The only thing that made this possible was High School. Homework wasn't too strenuous and my social life wasn't huge. I had plenty of time to kill and a small nich of friends to do it with. I probably could have put my time to better uses. Instead of blowing half a day on Battle field 2, or COD I could have been learning guitar, Drums, or how to repair a car.
Its different now, at 18 I finally manned up and dropped it all, like a dirty habit. Two years later (today) I wonder what my life would look like if I continued. At least back then I had a unquestionable title, "He's a gamer" people would say. Now? I don't really know what I am, "a college student"? Tonight I have the strangest urge to go away in a world of death, explosions, and spawn points. Its probably because of the recent stress I have been under.
Its amazing how much I have changed from who I was in that day. I went from Confused Christian, and anti social, and complete egoistical bastard, to... loving, more outgoing, and more understanding. I went from a world of tunnel vision to a world of reality. Its no longer about Xbox live, but about being alive.

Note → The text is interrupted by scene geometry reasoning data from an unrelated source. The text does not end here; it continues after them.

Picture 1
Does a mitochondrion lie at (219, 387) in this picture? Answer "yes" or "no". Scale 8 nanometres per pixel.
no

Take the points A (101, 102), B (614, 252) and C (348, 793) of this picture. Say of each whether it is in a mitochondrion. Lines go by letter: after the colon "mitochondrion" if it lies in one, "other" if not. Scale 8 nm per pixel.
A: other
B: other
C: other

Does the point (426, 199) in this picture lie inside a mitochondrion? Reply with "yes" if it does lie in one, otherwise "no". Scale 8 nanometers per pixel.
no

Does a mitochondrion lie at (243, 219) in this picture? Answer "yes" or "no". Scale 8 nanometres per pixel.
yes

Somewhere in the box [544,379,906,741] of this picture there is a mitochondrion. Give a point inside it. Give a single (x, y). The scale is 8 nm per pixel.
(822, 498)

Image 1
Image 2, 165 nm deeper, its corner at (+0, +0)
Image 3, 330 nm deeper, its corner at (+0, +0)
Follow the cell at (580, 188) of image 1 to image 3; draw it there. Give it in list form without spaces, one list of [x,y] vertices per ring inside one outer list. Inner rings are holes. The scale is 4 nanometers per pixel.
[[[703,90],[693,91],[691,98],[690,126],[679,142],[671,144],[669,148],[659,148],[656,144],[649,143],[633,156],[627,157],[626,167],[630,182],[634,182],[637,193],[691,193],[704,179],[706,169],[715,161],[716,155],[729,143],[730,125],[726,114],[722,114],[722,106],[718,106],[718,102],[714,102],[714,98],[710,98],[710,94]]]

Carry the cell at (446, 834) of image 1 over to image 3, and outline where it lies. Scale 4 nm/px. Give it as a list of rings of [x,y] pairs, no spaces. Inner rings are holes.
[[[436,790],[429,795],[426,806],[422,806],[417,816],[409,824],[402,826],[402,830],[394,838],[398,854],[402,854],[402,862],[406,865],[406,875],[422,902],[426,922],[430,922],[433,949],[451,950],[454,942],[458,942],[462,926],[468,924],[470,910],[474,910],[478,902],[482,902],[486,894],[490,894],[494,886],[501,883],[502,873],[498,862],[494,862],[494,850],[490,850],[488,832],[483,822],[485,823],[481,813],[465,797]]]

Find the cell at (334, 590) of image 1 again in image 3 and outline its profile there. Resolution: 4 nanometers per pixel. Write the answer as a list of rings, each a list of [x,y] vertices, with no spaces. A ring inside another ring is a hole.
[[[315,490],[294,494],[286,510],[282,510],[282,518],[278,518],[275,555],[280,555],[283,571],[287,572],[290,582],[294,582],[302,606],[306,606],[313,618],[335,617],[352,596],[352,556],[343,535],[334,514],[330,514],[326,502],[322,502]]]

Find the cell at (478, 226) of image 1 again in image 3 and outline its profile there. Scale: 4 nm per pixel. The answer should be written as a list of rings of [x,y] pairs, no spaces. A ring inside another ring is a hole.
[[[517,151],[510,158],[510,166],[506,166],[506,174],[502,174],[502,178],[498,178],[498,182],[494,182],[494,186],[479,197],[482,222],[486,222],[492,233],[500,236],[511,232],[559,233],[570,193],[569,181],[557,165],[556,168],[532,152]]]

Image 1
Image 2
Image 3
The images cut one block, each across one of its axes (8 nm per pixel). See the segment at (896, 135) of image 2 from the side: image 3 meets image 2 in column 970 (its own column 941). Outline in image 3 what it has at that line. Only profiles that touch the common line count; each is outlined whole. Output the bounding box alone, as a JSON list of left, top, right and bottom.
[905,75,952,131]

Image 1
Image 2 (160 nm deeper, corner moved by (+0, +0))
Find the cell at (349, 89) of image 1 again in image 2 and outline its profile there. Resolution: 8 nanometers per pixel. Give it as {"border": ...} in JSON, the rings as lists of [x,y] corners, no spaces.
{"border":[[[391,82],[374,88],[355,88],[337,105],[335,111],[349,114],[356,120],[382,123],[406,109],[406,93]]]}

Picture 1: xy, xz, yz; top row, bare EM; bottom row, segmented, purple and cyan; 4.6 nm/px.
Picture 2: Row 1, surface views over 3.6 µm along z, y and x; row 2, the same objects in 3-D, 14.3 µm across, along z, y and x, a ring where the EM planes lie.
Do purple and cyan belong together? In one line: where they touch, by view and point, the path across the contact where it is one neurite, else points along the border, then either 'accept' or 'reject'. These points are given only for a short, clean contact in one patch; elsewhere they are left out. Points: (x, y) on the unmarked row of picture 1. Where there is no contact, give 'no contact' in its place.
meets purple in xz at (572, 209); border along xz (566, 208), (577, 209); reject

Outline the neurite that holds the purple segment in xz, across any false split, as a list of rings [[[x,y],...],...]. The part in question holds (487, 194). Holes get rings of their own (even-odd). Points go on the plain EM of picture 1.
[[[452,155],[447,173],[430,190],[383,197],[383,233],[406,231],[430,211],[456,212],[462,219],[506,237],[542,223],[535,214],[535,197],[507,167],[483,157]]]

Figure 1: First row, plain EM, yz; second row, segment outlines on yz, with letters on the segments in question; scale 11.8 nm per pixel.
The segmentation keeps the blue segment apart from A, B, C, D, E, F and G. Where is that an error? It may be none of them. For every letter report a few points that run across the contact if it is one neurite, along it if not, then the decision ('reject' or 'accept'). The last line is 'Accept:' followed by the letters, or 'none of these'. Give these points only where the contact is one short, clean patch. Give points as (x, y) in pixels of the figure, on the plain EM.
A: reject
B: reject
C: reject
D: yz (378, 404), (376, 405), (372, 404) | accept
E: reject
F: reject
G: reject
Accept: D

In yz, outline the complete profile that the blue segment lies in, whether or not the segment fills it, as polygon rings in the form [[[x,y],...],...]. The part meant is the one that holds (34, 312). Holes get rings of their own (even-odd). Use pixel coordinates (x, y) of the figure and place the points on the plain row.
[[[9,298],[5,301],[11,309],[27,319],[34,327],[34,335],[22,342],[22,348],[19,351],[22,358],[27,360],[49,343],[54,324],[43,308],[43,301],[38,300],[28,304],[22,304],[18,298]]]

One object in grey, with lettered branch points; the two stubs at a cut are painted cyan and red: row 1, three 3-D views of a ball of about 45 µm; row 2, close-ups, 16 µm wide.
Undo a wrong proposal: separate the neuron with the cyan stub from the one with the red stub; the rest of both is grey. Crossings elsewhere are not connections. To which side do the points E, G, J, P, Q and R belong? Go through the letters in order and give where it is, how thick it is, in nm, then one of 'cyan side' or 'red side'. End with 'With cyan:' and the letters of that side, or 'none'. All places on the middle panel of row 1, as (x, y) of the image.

I wish that change could have come faster. Today I see many of my peers much more successful because of the seemingly small decisions they made during there youth. Skills that you can only learn with time. It would also be nice if I started a blog long ago, then all of those times I needed something to recall, something to reflect on, something to improve, I would have it. I cant count the times I stayed up late thinking about something, and then completely forget about it the next day.
At least now I am, and its a start. Ten years from now I cant even imagine what I will look like, and what this blog will turn into.